In the news: Publication Ban and the Presumption of Innocence

by Michael A. Johnston

Being accused of a criminal offence has many indelible and irreversible aspects. Often, a criminal defendant is tried and convicted in the courts of public opinion before he or she has even made a first appearance, let alone made full answer and defence. What is worse is that even if a person is acquitted by our courts of justice, the courts of public opinion have already imposed their sentence.

In Alberta, Justice Burrows of the Alberta Court of Queen’s Bench – acting of his own volition and pursuant to that Court’s inherent jurisdiction – recently shielded the identity of a defendant whom he found guilty of internet luring. This action was taken to protect the defendant from vigilantism.
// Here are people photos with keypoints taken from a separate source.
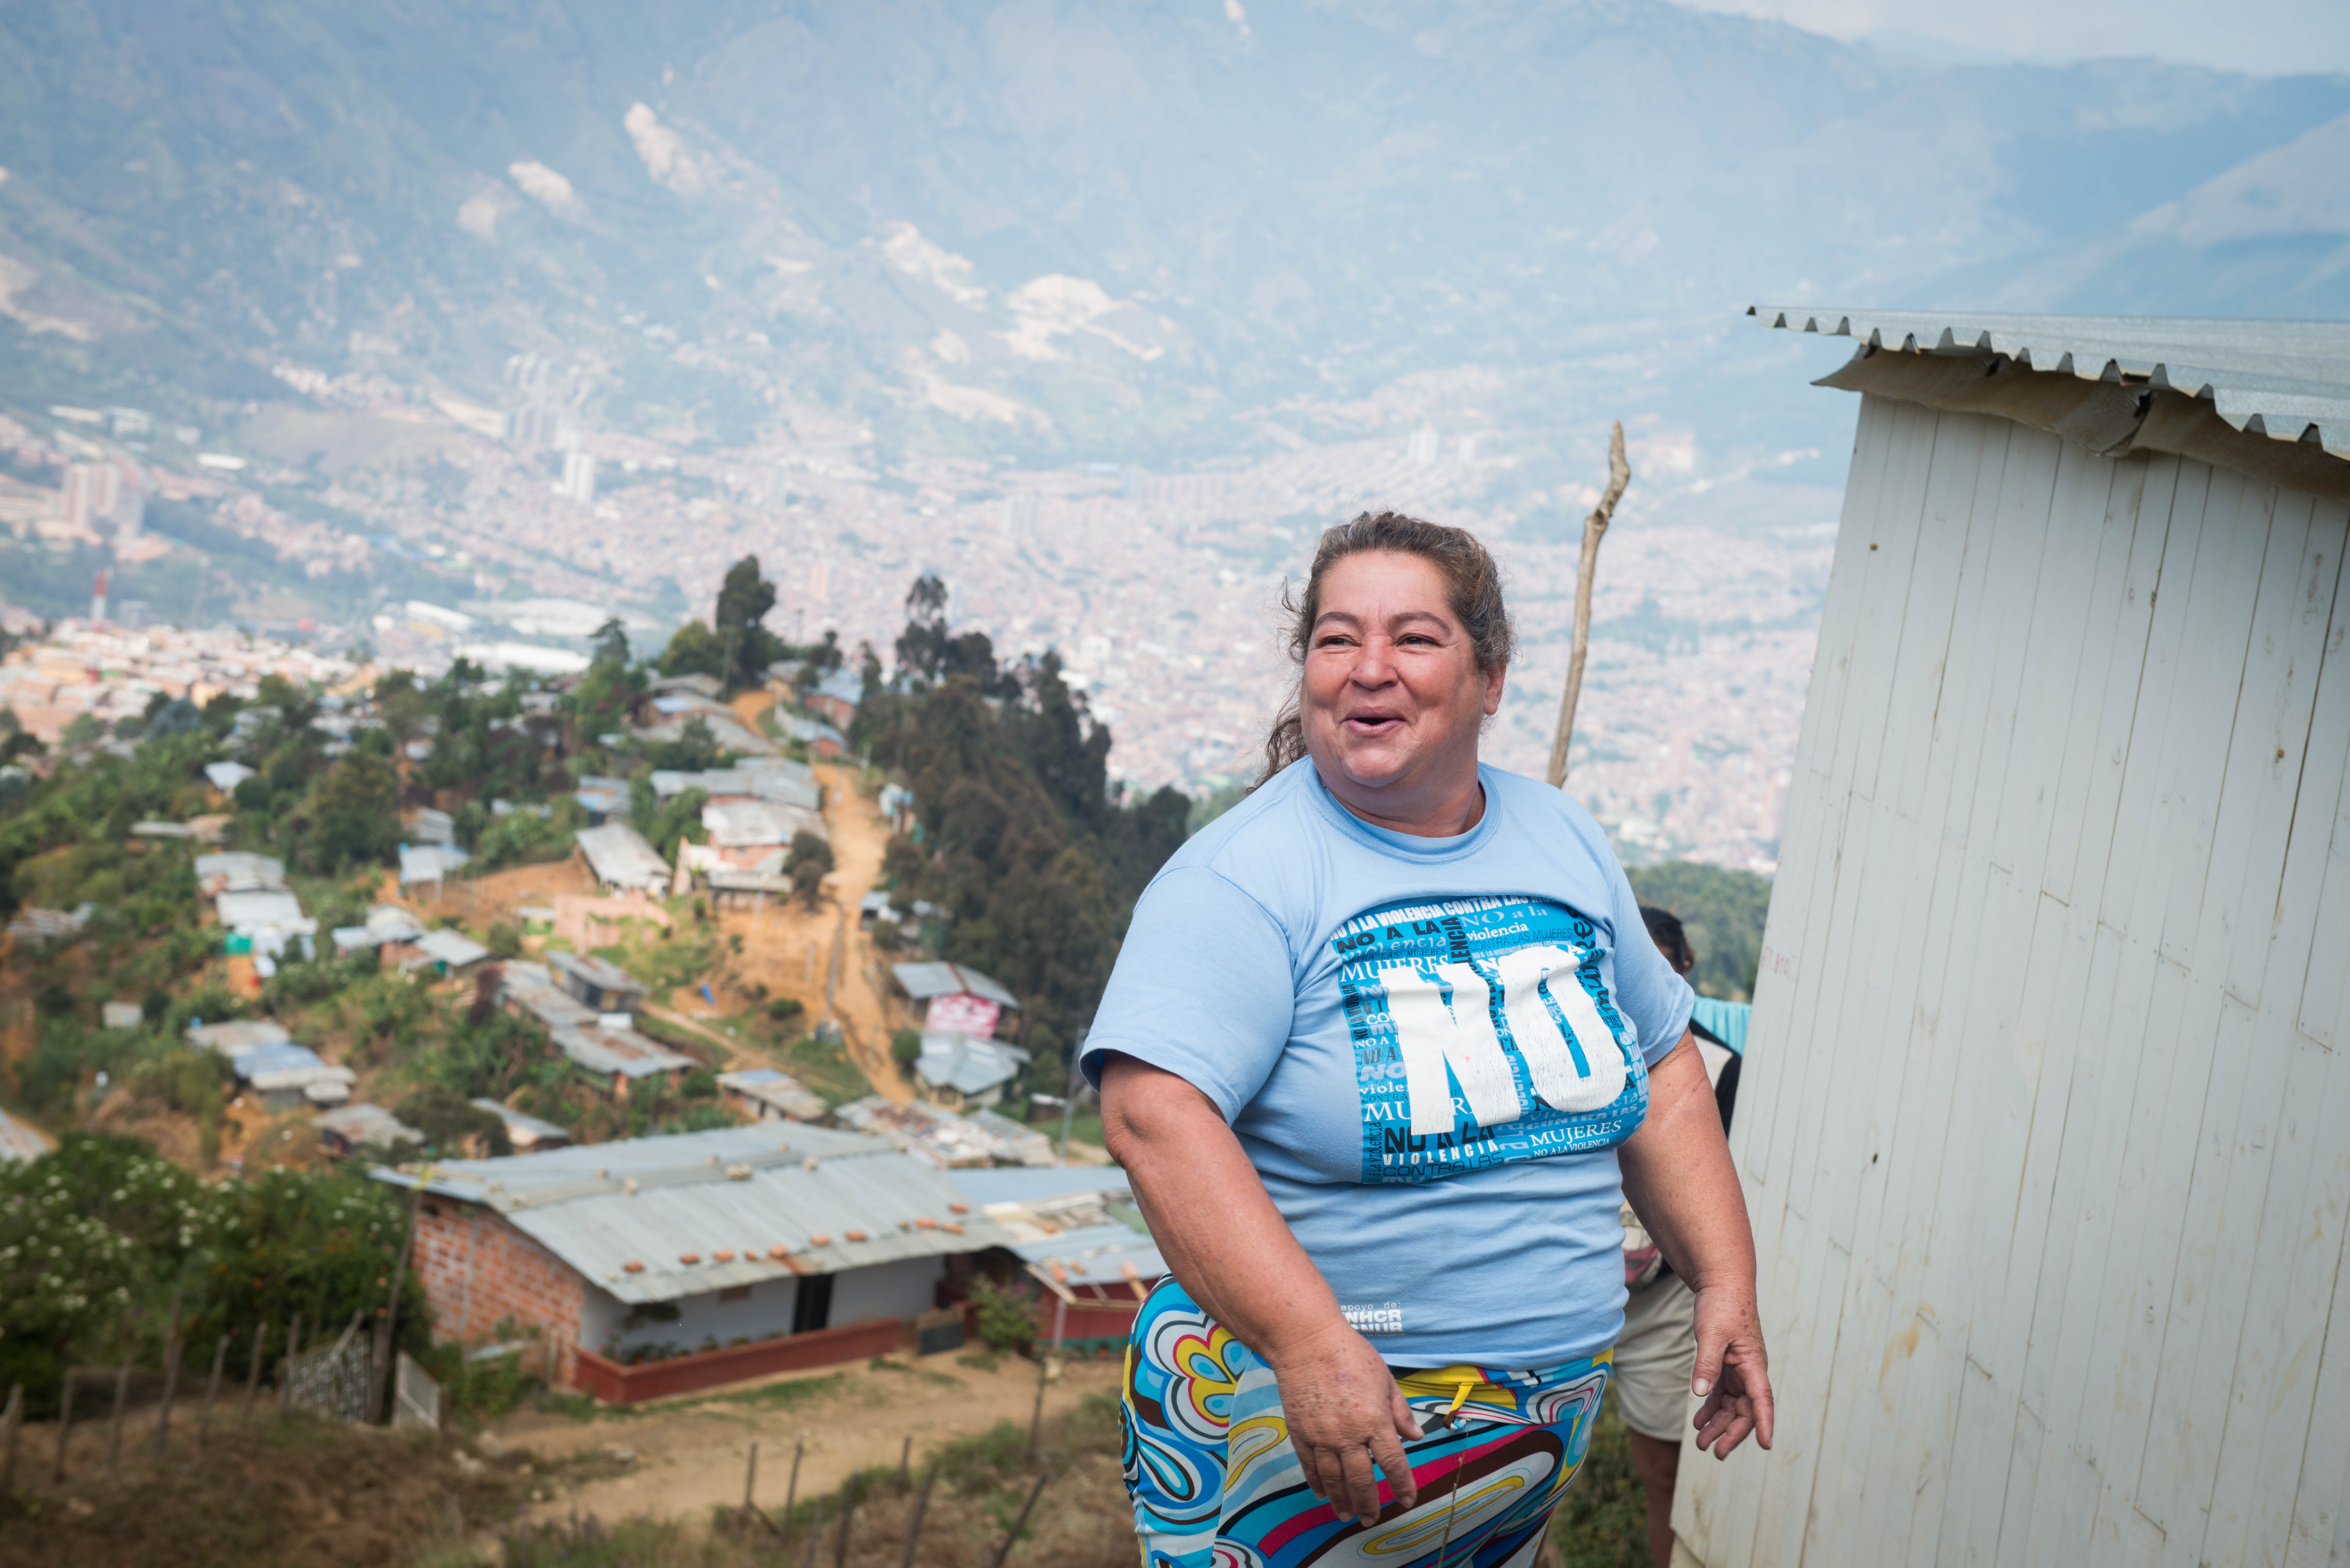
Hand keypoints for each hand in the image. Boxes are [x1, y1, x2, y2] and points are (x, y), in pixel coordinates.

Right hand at [1265, 1323, 1424, 1524]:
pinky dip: (1316, 1482)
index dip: (1402, 1484)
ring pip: (1333, 1479)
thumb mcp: (1385, 1379)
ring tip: (1347, 1515)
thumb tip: (1416, 1436)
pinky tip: (1321, 1494)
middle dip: (1369, 1503)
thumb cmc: (1350, 1354)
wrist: (1306, 1341)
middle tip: (1372, 1519)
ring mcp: (1321, 1435)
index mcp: (1374, 1420)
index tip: (1407, 1500)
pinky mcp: (1300, 1432)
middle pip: (1361, 1479)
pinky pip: (1309, 1465)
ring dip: (1341, 1500)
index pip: (1392, 1462)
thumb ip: (1400, 1412)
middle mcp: (1348, 1434)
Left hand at [1689, 1283, 1773, 1457]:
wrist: (1721, 1284)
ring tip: (1701, 1443)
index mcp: (1753, 1364)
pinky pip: (1721, 1394)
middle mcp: (1749, 1371)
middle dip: (1732, 1433)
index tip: (1766, 1445)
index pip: (1762, 1399)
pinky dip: (1711, 1408)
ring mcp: (1739, 1370)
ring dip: (1718, 1424)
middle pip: (1745, 1410)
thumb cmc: (1722, 1306)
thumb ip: (1706, 1363)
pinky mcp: (1726, 1365)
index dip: (1764, 1422)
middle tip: (1715, 1452)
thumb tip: (1700, 1393)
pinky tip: (1699, 1422)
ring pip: (1732, 1405)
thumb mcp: (1711, 1333)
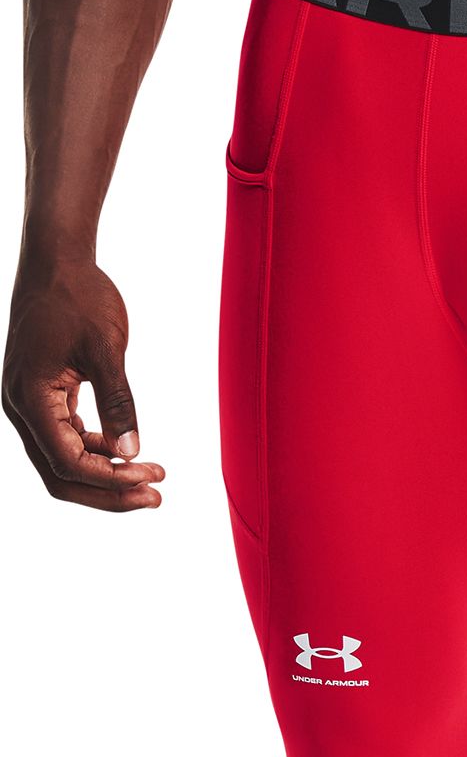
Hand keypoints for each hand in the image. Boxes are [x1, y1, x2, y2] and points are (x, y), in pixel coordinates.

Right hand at [3, 256, 164, 509]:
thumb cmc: (78, 295)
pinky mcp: (43, 395)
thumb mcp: (106, 349)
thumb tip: (131, 452)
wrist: (56, 259)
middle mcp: (21, 407)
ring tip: (150, 477)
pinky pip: (66, 437)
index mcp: (30, 398)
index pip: (68, 462)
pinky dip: (96, 449)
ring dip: (105, 474)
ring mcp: (29, 403)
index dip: (110, 479)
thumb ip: (118, 402)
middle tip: (155, 497)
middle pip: (61, 474)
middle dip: (108, 492)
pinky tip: (128, 450)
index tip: (152, 477)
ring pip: (63, 459)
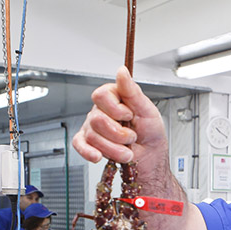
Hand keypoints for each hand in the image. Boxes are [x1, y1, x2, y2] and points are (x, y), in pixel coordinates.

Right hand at [72, 67, 170, 196]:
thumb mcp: (147, 110)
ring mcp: (92, 127)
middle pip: (96, 119)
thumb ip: (132, 91)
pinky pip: (79, 145)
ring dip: (114, 148)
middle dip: (118, 134)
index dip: (115, 109)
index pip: (101, 96)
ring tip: (127, 150)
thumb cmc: (151, 133)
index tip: (129, 116)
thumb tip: (122, 71)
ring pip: (93, 136)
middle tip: (131, 137)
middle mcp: (100, 111)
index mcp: (114, 98)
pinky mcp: (89, 143)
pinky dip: (88, 152)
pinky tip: (98, 156)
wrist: (150, 157)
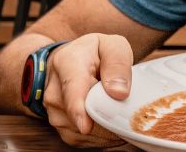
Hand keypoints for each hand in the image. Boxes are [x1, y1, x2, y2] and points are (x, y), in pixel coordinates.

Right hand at [41, 33, 132, 147]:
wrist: (70, 62)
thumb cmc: (95, 54)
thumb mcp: (112, 46)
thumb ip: (117, 64)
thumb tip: (119, 93)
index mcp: (67, 63)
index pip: (72, 90)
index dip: (78, 110)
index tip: (85, 127)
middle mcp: (55, 91)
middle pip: (81, 115)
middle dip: (108, 118)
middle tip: (129, 111)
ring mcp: (55, 112)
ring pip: (83, 132)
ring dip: (106, 127)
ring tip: (117, 109)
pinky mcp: (62, 128)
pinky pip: (84, 140)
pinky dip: (102, 135)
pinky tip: (109, 121)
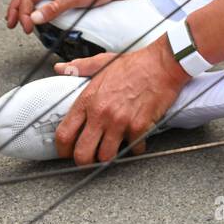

Mr. Justice Burrow’s decision raises concern for some, as it is being seen as undermining the open court concept, that it may be disrespectful to the victim, and detract from the nature and purpose of a criminal conviction. These concerns may have some legitimacy.

However, this decision should also call into question our systems need to at all times identify a defendant.

A publication ban for all defendants while they are still presumed innocent should be instituted. If a defendant is absolved by the courts of justice, that person  should not thereafter be required to have to make appeals about their reputation in the courts of public opinion. As Shakespeare wrote:

Good name in man and woman, dear my lord,
Is the immediate jewel of their souls.
Who steals my purse steals trash; ’tis something, nothing;
‘Twas mine, ’tis his, and has been slave to thousands;
But he that filches from me my good name
Robs me of that which not enriches him,
And makes me poor indeed.

Society is never the richer, nor the courts any more open, simply by knowing the name of a person who is ultimately not convicted.